Thursday, November 19, 2015

Does Every Religion Speak The Same Thing?

Religious Unity - Image Source: http://www.comedytrash.com/images/2015/feb/15/Religious%20Unity/Religious-Unity-03.jpg‘Ekam Sat Viprah Bahudha Vadanti’ – this is a chant from Rig Veda, which I often remember during my contemplations about spirituality and god (if there ever is one). Roughly translated this means ‘Truth Is One, Sages Call It With Various Names’. The more I have started contemplating the same, the more I am turning clueless about the sense behind it, at least the sensibility of repeating it in the current global scenario.

One of the most specious platitudes that we have all learnt to parrot around is this – ‘Every religion teaches/mentions/speaks/emphasizes the same thing’. A little thought about this statement and we will all realize how untrue this really is. While the intention is to increase the amicability among people and to downplay the differences, I believe it is time we stopped taking such statements on face value and faced reality.

Not every religion speaks/teaches the ‘same thing’. Each and every Holy Scripture differs from one another. Right from the creation of this Universe, to the making of mankind, to the concept of life after death and to the final act of judgment, each and every religion has its own say and way. One religion is adamantly monotheist, while another believes in a triumvirate. Some believe in a big pantheon and some others worship anything and everything. In some religions, the soul is indestructible and comes into this world again and again, caught in the cycle of birth, while in other religions, when one dies one stays dead, till the good god feels it time to wake up everyone in one final grand show of settling ‘credits and punishments’.

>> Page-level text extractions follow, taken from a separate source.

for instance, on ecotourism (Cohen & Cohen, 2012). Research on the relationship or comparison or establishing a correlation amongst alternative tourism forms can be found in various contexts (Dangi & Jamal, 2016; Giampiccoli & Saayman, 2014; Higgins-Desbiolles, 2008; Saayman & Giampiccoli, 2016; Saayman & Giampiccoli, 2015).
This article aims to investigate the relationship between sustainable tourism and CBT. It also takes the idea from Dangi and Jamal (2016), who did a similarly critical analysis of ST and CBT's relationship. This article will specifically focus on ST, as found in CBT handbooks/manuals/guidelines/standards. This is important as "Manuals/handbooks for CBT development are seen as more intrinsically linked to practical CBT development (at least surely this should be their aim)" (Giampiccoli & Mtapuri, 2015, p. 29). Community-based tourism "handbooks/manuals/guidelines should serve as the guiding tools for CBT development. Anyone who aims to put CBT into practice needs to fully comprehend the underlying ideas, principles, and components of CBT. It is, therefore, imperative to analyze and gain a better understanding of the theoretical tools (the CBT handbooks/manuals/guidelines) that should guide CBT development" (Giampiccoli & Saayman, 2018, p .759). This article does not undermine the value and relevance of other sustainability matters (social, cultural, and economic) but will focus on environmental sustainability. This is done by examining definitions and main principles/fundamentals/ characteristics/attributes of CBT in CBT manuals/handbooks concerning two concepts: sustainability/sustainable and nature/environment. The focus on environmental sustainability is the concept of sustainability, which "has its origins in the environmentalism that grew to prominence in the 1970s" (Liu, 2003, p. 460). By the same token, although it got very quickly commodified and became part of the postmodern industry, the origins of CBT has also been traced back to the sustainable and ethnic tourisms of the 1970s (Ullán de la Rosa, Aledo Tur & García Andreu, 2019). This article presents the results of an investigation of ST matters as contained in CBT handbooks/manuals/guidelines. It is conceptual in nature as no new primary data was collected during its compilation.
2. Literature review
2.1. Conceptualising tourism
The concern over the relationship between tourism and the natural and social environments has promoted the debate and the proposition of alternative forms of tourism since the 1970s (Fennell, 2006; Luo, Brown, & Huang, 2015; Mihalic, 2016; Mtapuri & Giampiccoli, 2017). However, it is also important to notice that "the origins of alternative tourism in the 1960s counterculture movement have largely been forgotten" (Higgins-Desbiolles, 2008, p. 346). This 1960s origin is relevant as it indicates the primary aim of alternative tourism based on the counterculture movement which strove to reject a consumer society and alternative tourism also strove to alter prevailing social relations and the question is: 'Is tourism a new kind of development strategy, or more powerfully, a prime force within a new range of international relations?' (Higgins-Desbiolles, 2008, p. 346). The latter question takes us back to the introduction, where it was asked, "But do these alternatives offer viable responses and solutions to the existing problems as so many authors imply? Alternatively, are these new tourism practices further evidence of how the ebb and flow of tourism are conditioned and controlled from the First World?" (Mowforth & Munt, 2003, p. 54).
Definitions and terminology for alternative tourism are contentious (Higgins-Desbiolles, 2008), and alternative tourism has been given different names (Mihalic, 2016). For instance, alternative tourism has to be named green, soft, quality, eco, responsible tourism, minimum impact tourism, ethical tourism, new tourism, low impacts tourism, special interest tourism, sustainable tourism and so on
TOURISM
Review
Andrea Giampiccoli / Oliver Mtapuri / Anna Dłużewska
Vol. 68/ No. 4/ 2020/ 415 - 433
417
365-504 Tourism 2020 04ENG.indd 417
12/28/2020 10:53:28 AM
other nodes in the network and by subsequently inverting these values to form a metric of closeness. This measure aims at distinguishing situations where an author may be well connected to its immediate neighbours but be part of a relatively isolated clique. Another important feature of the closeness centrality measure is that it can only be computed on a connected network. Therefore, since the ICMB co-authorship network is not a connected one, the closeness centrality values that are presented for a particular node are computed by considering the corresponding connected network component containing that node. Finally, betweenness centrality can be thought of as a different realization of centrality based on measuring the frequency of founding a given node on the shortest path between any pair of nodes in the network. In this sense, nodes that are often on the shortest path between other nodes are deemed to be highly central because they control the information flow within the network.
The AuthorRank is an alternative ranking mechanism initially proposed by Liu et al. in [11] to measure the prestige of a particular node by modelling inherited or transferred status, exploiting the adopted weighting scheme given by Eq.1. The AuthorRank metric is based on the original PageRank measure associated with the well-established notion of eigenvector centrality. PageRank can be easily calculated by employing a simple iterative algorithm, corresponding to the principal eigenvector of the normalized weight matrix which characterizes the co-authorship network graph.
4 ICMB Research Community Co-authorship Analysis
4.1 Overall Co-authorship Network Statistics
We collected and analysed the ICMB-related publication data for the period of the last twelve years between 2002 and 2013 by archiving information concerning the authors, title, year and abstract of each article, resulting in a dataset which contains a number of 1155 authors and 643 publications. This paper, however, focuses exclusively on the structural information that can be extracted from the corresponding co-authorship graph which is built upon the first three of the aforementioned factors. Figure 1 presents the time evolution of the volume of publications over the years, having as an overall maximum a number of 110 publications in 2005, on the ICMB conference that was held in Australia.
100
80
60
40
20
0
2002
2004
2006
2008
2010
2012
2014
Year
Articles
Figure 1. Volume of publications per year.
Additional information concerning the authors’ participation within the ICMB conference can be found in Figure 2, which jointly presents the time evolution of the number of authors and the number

Instead of repeating the cliché of all religions being the same, we should learn to appreciate the differences and accept the same. Variety is the way of life. A wide variety of species, plants, places and things is what makes this world an interesting place to live. I am sure that none of us would prefer to live in a world where everything has become monotonously similar.

When we go to a restaurant we order what we prefer to eat, taking for granted our right to do so. Similarly when we go out to buy clothes for ourselves, we buy only what we like, again exercising our rights to do so, without even being conscious of it. In neither of these places do we worry about our rights nor do we try to enforce our choice on others. I cannot enforce my choice on another person, because what the other person chooses for himself/herself depends on that person’s age, gender, size and, most importantly of all, freewill. When we can accept to respect the other person’s choice in such crucial matters like what to eat and what to wear, to mention just two, why not accept that there can be wide variety of views in every other aspect of life?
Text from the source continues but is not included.